The discovery of a near 3,000-year-old platform, built among wetlands and rivers of the Mexican tropical forest, offers new insight into the Maya’s early communal development.
The site, called Aguada Fénix, is the earliest and largest known monumental structure built by the Maya and challenges the existing narrative that the Maya civilization developed gradually, with small villages emerging during the Middle Preclassic period (1,000–350 B.C.). The latest findings are detailed in a Nature paper.
“This mega platform is among the largest edifices built in Pre-Hispanic America and the biggest in the Maya world thus far found, yet it dates to the earliest phase of Maya history,” says University of Texas at Austin geographer Timothy Beach, a co-author on the study. “It was huge, it was early, it was Maya as separate from Olmec and other cultures, and it was built with incredible labor, all of which are teeming with implications.”
The researchers, led by University of Arizona archaeologist Takeshi Inomata, discovered the previously unknown Maya site in Tabasco, Mexico by conducting an airborne LIDAR survey, a remote-sensing method using lasers to create a 3D map of the earth’s surface, combined with intensive excavations.
Aguada Fénix sits 10–15 meters above the surrounding area, measuring 1,413 meters north to south and 399 meters east to west, with nine tracks extending from its sides. Through carbon dating, the researchers determined the structure was built between 1,000 and 800 B.C.
“This shows that Maya culture was already formed and complex in several ways near its start rather than gradually over its first millennium, somewhere around 3,000 to 2,000 years ago,” says Beach, who analyzed the region’s soils, water quality and wetlands. “At the inception of Maya history, some great centrifugal, societal force brought the earliest Maya groups together around a huge and unifying project to build a structure larger than any they would build again”
Aguada Fénix is unique from other archaeological sites from around the same period in important ways, the researchers note.

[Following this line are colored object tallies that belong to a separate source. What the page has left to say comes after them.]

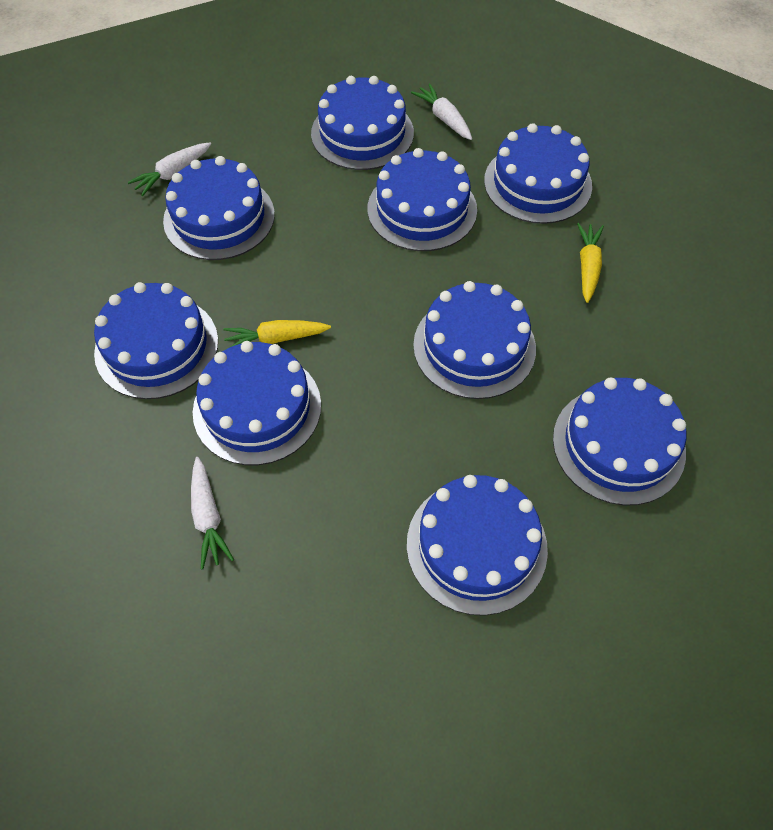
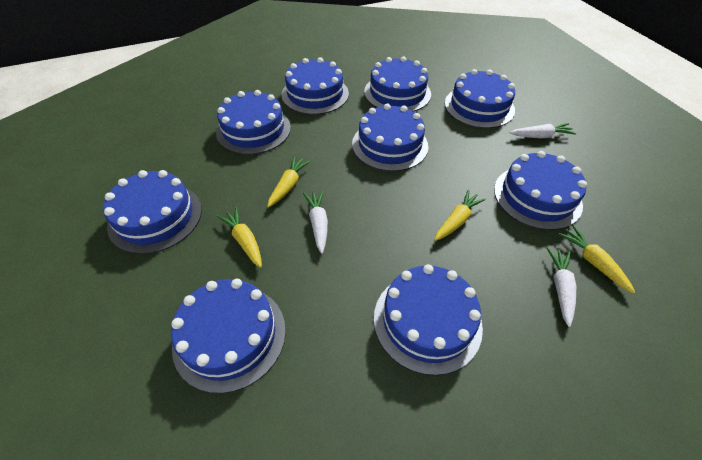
yellow carrot: 2 -> 4

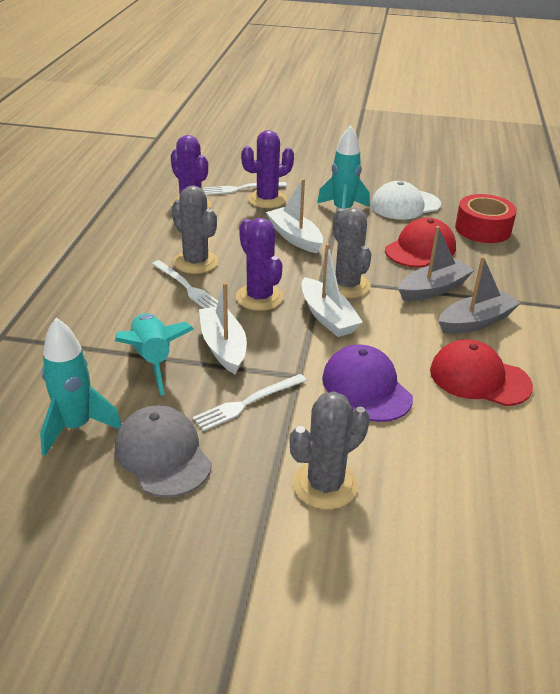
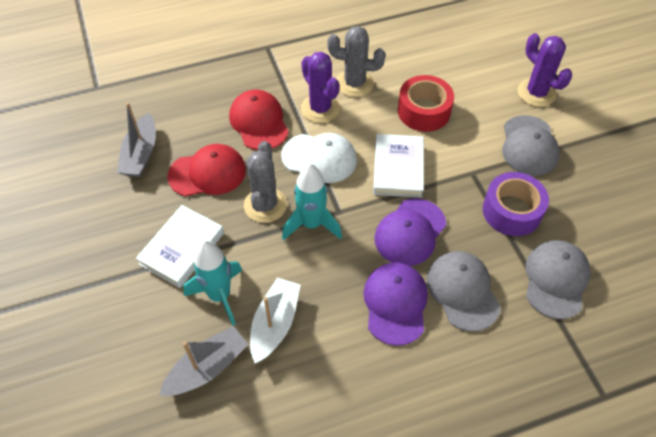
grey cactus: 3 -> 2
grey cap: 1 -> 3
purple cactus: 3 -> 2
purple cap: 1 -> 2
purple tape: 0 -> 1
turquoise rocket: 3 -> 2
white boat: 3 -> 1
white book: 0 -> 2
white fork: 3 -> 0

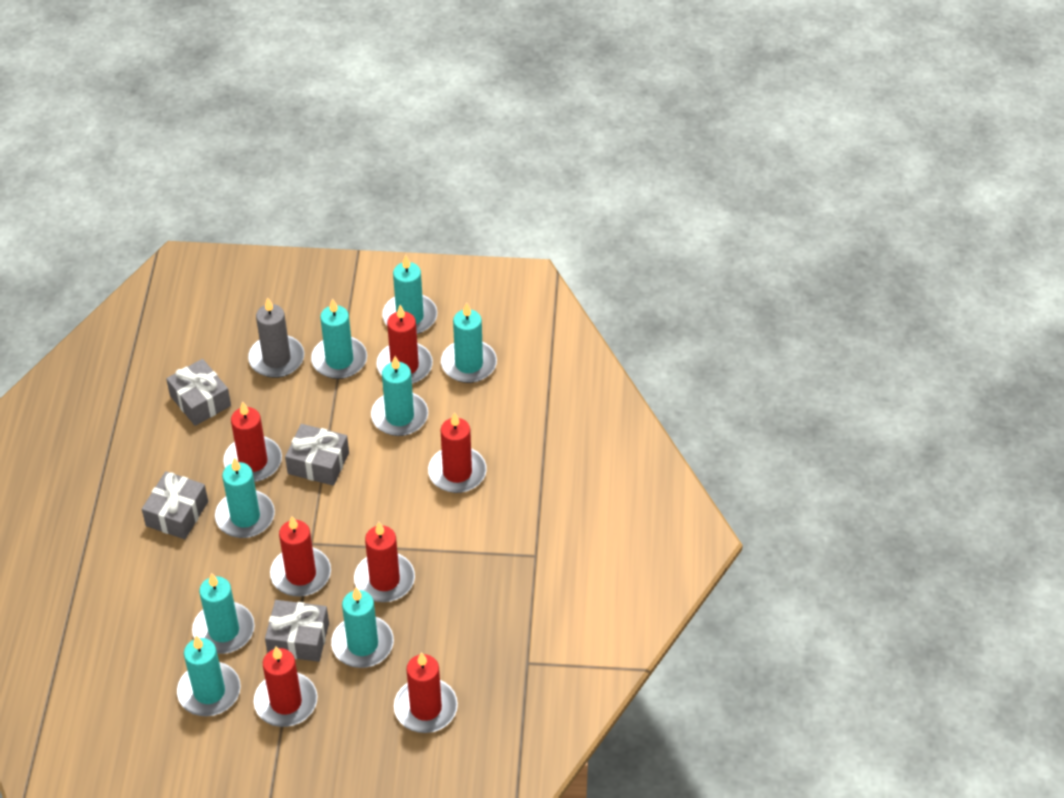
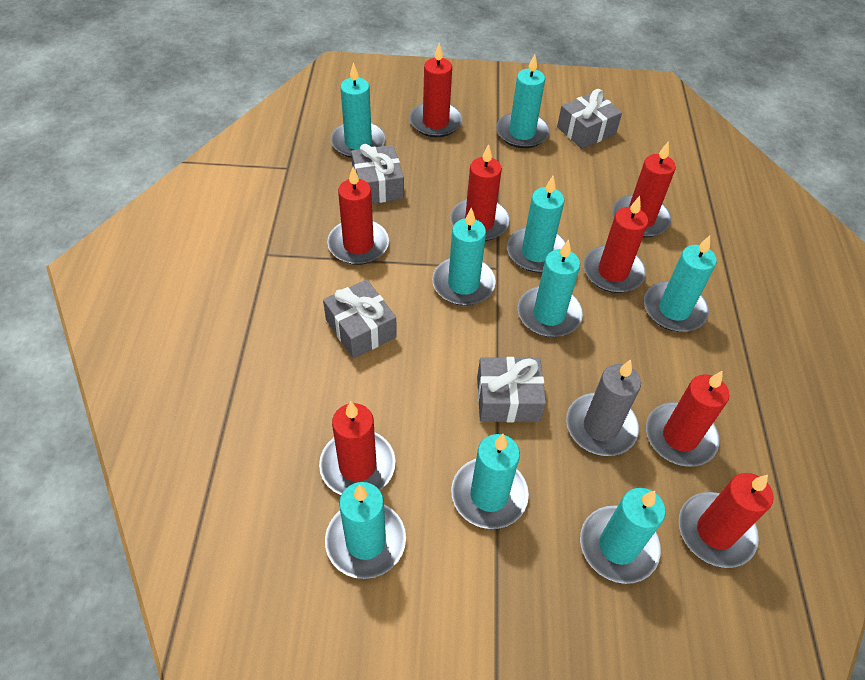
red candle: 7 -> 8
turquoise candle: 8 -> 9

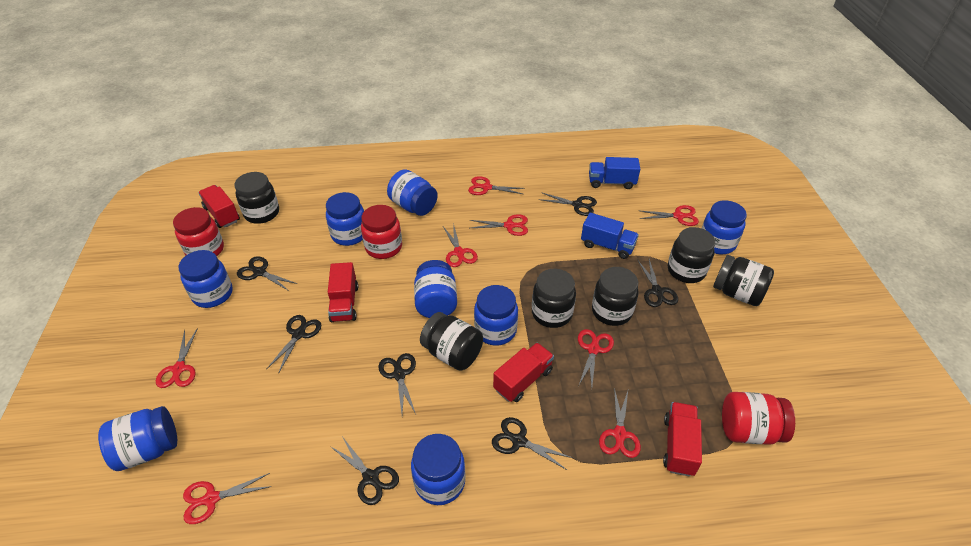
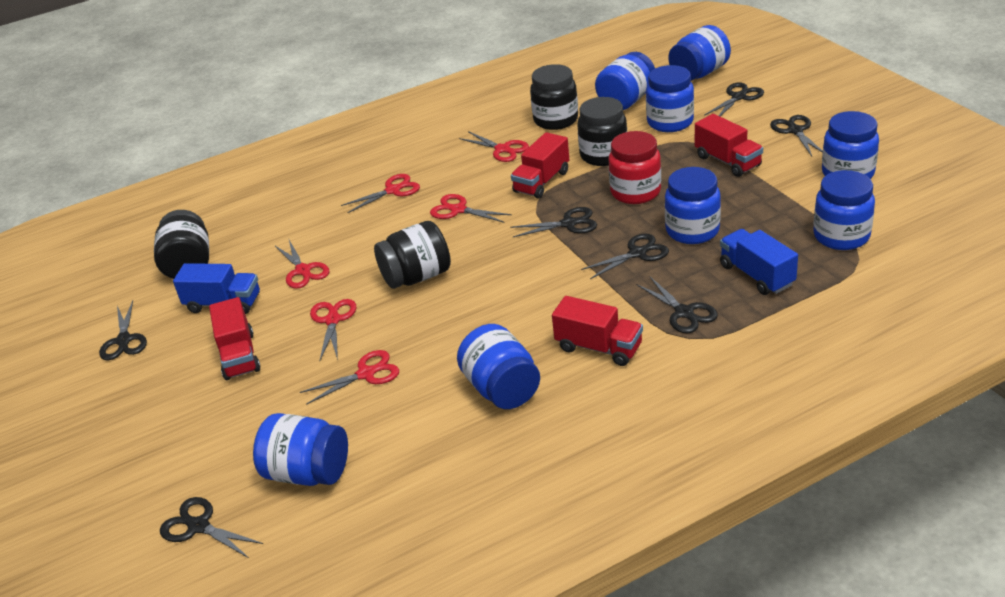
black jar: 6 -> 4
red jar: 3 -> 1
red scissors: 8 -> 6

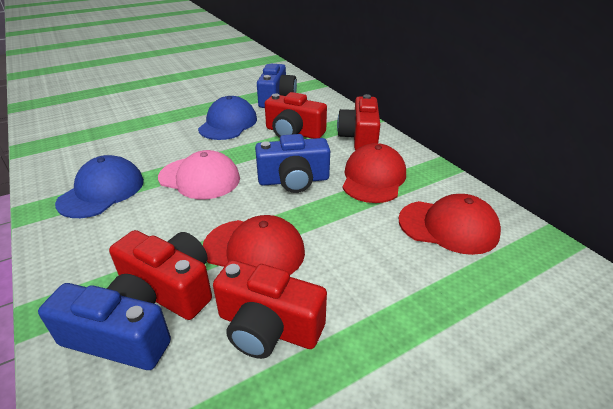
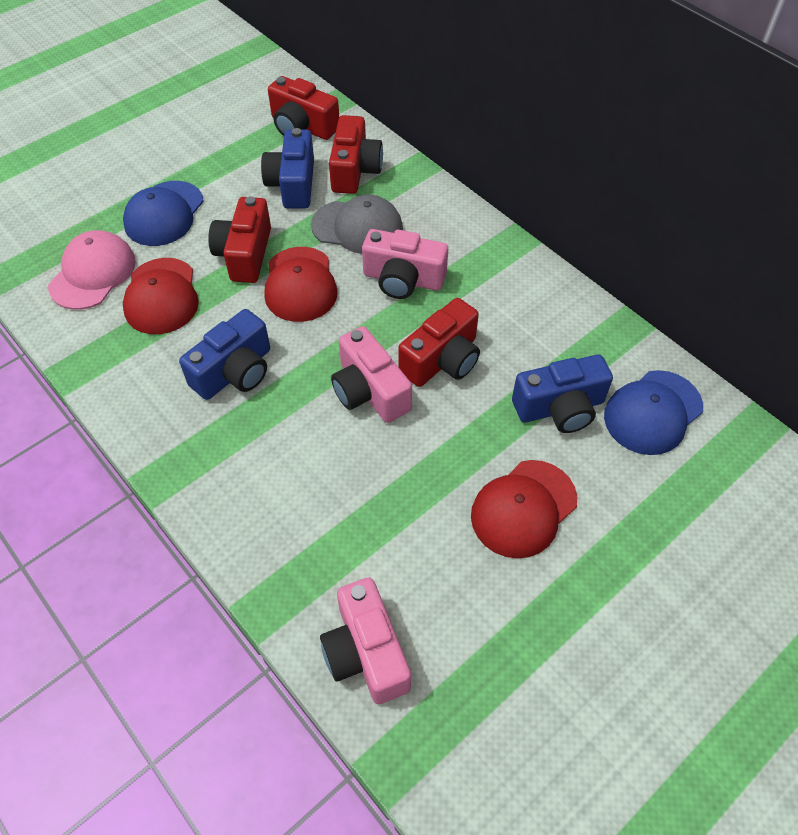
grey cap: 0 -> 1
pink camera: 0 -> 3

First, its lack of clear indicators of social inequality, such as sculptures of high-status individuals, suggests the importance of communal work in the initial development of the Maya civilization. Secondly, excavations from the site showed hints of “remarkable” and intentional patterns.
“Clearly the early Maya builders were creating these patterns with different colored sources for some purpose,” says Beach. Through field work and analyses carried out in the Soils & Geoarchaeology Lab and Environmental Hydrology and Water Quality Lab, Beach and UT Austin student researchers were able to determine the sources of the various soils.
“We are analyzing essential soil chemistry, physics, and organics to understand the nature of the different colored soil mosaics that build up this massive platform,” Beach says. “Any good article answers some questions but raises many more, which we are pursuing.”
Recent UT Austin geography graduate Fernando Casal presented the soil and water analyses last year to the American Association of Geographers, and alongside Beach to the Society for American Archaeology. Given current pandemic circumstances and travel advisories, Inomata has collected more soil samples for Beach’s lab to analyze when work can resume, at which point UT Austin geography professor Sheryl Luzzadder-Beach will conduct further studies on the region’s water chemistry. Working remotely, Leila Donn, UT Austin doctoral candidate in Geography and the Environment, is using machine learning (AI) on the LIDAR images to detect other ancient sites that may have been overlooked.